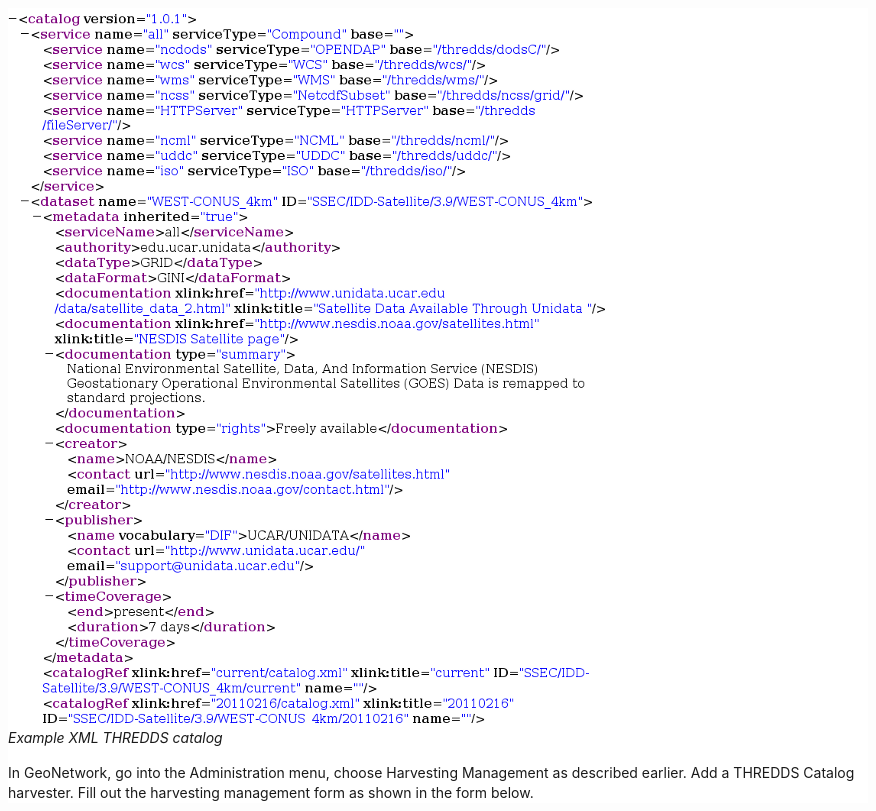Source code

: <img src="web-harvesting-thredds-motherlode-catalogxml.png" alt="web-harvesting-thredds-motherlode-catalogxml.png" />
<figcaption><em>Example XML THREDDS catalog</em></figcaption>
</figure>

In GeoNetwork, go into the Administration menu, choose Harvesting Management as described earlier. Add a THREDDS Catalog harvester. Fill out the harvesting management form as shown in the form below.

<figure>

→ Task directions
The records above need to be printed in full and exactly, without any of the pictures.

→ Solved exercise
Source code

: <img src="web-harvesting-thredds-motherlode-catalogxml.png" alt="web-harvesting-thredds-motherlode-catalogxml.png" />
<figcaption><em>Example XML THREDDS catalog</em></figcaption>
</figure>

In GeoNetwork, go into the Administration menu, choose Harvesting Management as described earlier. Add a THREDDS Catalog harvester. Fill out the harvesting management form as shown in the form below.

<figure>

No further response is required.